## Dataset excerpts
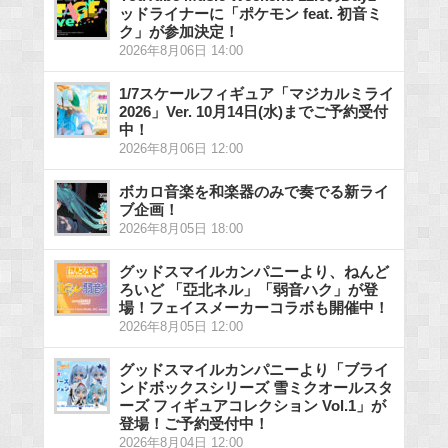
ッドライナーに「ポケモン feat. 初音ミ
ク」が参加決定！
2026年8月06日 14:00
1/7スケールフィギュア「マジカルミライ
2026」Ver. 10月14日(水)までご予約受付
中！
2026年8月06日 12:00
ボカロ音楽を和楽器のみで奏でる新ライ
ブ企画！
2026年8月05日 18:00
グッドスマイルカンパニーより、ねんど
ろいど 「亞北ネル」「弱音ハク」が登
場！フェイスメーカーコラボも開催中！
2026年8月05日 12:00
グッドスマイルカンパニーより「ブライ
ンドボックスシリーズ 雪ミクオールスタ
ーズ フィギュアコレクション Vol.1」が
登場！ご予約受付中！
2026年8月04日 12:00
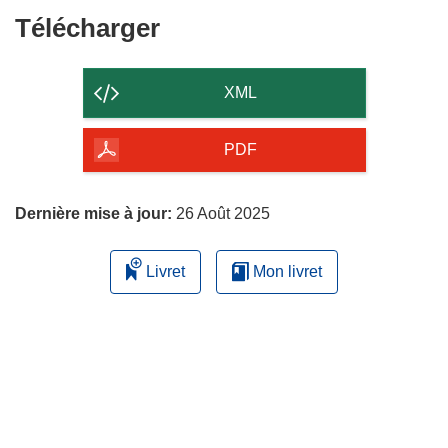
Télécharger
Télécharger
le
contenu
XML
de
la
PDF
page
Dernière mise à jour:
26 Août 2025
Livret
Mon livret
--
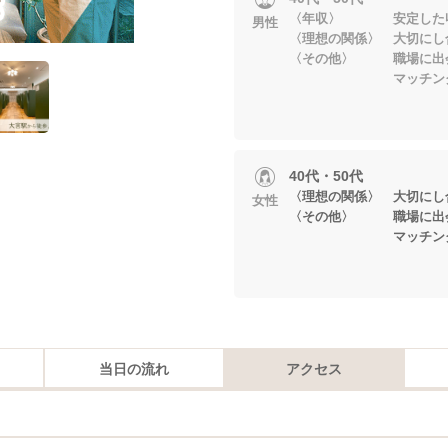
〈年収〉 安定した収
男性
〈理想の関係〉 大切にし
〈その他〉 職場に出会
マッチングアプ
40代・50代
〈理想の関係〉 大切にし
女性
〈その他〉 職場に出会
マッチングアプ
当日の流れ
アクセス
==
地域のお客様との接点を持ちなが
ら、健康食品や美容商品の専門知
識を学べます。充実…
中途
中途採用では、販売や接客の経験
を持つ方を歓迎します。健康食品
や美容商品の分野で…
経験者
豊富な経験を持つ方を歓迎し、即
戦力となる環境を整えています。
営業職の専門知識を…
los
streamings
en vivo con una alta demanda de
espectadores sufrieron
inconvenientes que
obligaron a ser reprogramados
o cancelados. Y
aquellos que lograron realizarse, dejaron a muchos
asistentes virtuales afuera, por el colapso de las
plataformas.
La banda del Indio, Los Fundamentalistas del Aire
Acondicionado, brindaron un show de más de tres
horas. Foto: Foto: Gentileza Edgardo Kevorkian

## WORK INSTRUCTION
Once you find the line with "o cancelados. Y" above, print it and every line after it up to and including the line with "horas. Foto: Foto: Gentileza", exactly as written and nothing else.

## ANSWER
o cancelados. Y
aquellos que lograron realizarse, dejaron a muchos
asistentes virtuales afuera, por el colapso de las
plataformas.
La banda del Indio, Los Fundamentalistas del Aire
Acondicionado, brindaron un show de más de tres
horas. Foto: Foto: Gentileza Edgardo Kevorkian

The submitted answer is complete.